SOURCE RECORDS -
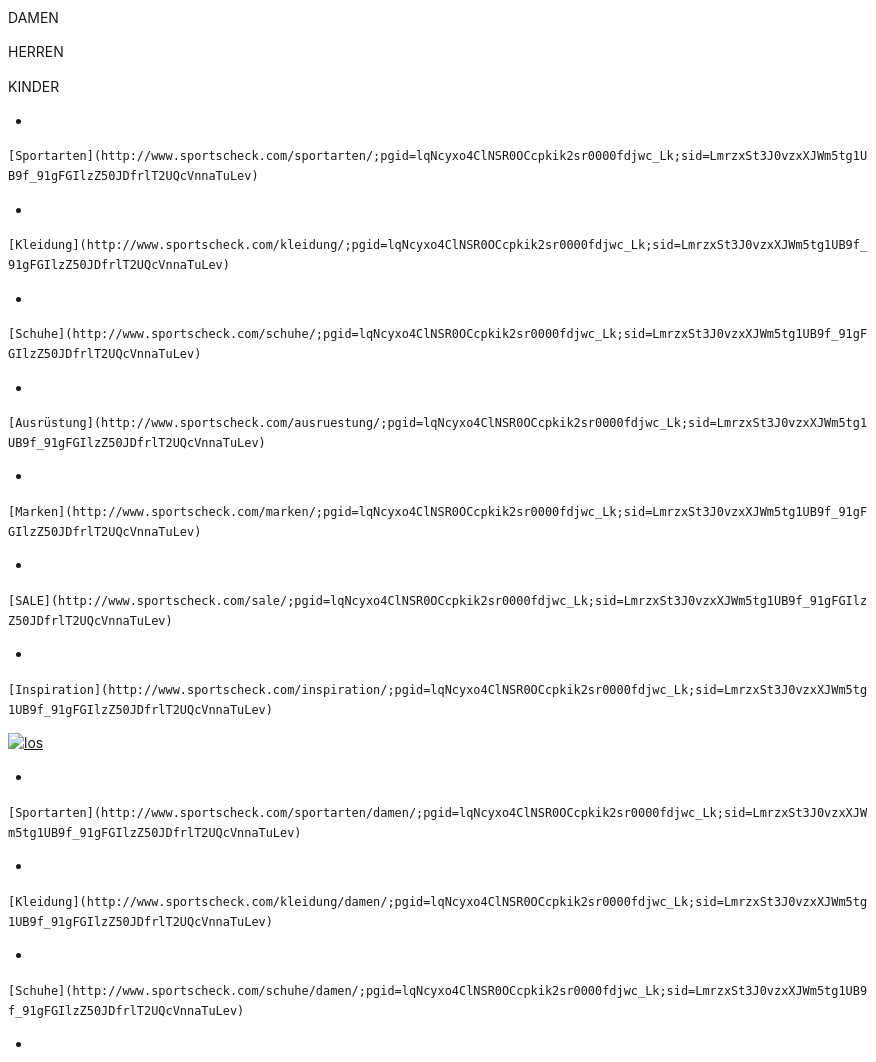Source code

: [](http://www.sportscheck.com/damen/;pgid=lqNcyxo4ClNSR0OCcpkik2sr0000fdjwc_Lk;sid=LmrzxSt3J0vzxXJWm5tg1UB9f_91gFGIlzZ50JDfrlT2UQcVnnaTuLev)
DAMEN

[](http://www.sportscheck.com/herren/;pgid=lqNcyxo4ClNSR0OCcpkik2sr0000fdjwc_Lk;sid=LmrzxSt3J0vzxXJWm5tg1UB9f_91gFGIlzZ50JDfrlT2UQcVnnaTuLev)
HERREN

[](http://www.sportscheck.com/kinder/;pgid=lqNcyxo4ClNSR0OCcpkik2sr0000fdjwc_Lk;sid=LmrzxSt3J0vzxXJWm5tg1UB9f_91gFGIlzZ50JDfrlT2UQcVnnaTuLev)
KINDER

-   

    [Sportarten](http://www.sportscheck.com/sportarten/;pgid=lqNcyxo4ClNSR0OCcpkik2sr0000fdjwc_Lk;sid=LmrzxSt3J0vzxXJWm5tg1UB9f_91gFGIlzZ50JDfrlT2UQcVnnaTuLev)
-   

    [Kleidung](http://www.sportscheck.com/kleidung/;pgid=lqNcyxo4ClNSR0OCcpkik2sr0000fdjwc_Lk;sid=LmrzxSt3J0vzxXJWm5tg1UB9f_91gFGIlzZ50JDfrlT2UQcVnnaTuLev)
-   

    [Schuhe](http://www.sportscheck.com/schuhe/;pgid=lqNcyxo4ClNSR0OCcpkik2sr0000fdjwc_Lk;sid=LmrzxSt3J0vzxXJWm5tg1UB9f_91gFGIlzZ50JDfrlT2UQcVnnaTuLev)
-   

    [Ausrüstung](http://www.sportscheck.com/ausruestung/;pgid=lqNcyxo4ClNSR0OCcpkik2sr0000fdjwc_Lk;sid=LmrzxSt3J0vzxXJWm5tg1UB9f_91gFGIlzZ50JDfrlT2UQcVnnaTuLev)
-   

    [Marken](http://www.sportscheck.com/marken/;pgid=lqNcyxo4ClNSR0OCcpkik2sr0000fdjwc_Lk;sid=LmrzxSt3J0vzxXJWm5tg1UB9f_91gFGIlzZ50JDfrlT2UQcVnnaTuLev)
-   

    [SALE](http://www.sportscheck.com/sale/;pgid=lqNcyxo4ClNSR0OCcpkik2sr0000fdjwc_Lk;sid=LmrzxSt3J0vzxXJWm5tg1UB9f_91gFGIlzZ50JDfrlT2UQcVnnaTuLev)
-   

    [Inspiration](http://www.sportscheck.com/inspiration/;pgid=lqNcyxo4ClNSR0OCcpkik2sr0000fdjwc_Lk;sid=LmrzxSt3J0vzxXJWm5tg1UB9f_91gFGIlzZ50JDfrlT2UQcVnnaTuLev)

[<img src="/is-bin/intershop.static/WFS/SportScheck-SportScheckDe-Site/-/de_DE/img/ico-search.png" title="los" alt="los" class="sps-header-search-go" />]()
 

-   

    [Sportarten](http://www.sportscheck.com/sportarten/damen/;pgid=lqNcyxo4ClNSR0OCcpkik2sr0000fdjwc_Lk;sid=LmrzxSt3J0vzxXJWm5tg1UB9f_91gFGIlzZ50JDfrlT2UQcVnnaTuLev)
-   

    [Kleidung](http://www.sportscheck.com/kleidung/damen/;pgid=lqNcyxo4ClNSR0OCcpkik2sr0000fdjwc_Lk;sid=LmrzxSt3J0vzxXJWm5tg1UB9f_91gFGIlzZ50JDfrlT2UQcVnnaTuLev)
-   

    [Schuhe](http://www.sportscheck.com/schuhe/damen/;pgid=lqNcyxo4ClNSR0OCcpkik2sr0000fdjwc_Lk;sid=LmrzxSt3J0vzxXJWm5tg1UB9f_91gFGIlzZ50JDfrlT2UQcVnnaTuLev)
-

WORK TO COMPLETE - Pull out every line of the markup above that contains the string "Sportarten".

ANSWER FOR THE TASK -
    [Sportarten](http://www.sportscheck.com/sportarten/;pgid=lqNcyxo4ClNSR0OCcpkik2sr0000fdjwc_Lk;sid=LmrzxSt3J0vzxXJWm5tg1UB9f_91gFGIlzZ50JDfrlT2UQcVnnaTuLev)
    [Sportarten](http://www.sportscheck.com/sportarten/damen/;pgid=lqNcyxo4ClNSR0OCcpkik2sr0000fdjwc_Lk;sid=LmrzxSt3J0vzxXJWm5tg1UB9f_91gFGIlzZ50JDfrlT2UQcVnnaTuLev)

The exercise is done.